:: ACTIVITY ::
Each entry that follows should be retyped exactly.

(Stored data entries)

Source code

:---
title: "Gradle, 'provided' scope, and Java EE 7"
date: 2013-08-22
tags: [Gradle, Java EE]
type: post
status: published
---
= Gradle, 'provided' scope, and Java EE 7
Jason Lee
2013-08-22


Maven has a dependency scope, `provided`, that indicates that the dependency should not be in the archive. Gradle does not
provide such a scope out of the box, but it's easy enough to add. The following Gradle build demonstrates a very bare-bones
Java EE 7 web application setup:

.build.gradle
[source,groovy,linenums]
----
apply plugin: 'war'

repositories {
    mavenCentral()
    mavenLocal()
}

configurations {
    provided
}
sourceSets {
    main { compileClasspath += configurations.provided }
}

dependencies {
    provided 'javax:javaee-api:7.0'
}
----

:: EXPECTED ANSWER ::
Source code

:---
title: "Gradle, 'provided' scope, and Java EE 7"
date: 2013-08-22
tags: [Gradle, Java EE]
type: post
status: published
---
= Gradle, 'provided' scope, and Java EE 7
Jason Lee
2013-08-22


Maven has a dependency scope, `provided`, that indicates that the dependency should not be in the archive. Gradle does not
provide such a scope out of the box, but it's easy enough to add. The following Gradle build demonstrates a very bare-bones
Java EE 7 web application setup:

.build.gradle
[source,groovy,linenums]
----
apply plugin: 'war'

repositories {
    mavenCentral()
    mavenLocal()
}

configurations {
    provided
}
sourceSets {
    main { compileClasspath += configurations.provided }
}

dependencies {
    provided 'javax:javaee-api:7.0'
}
----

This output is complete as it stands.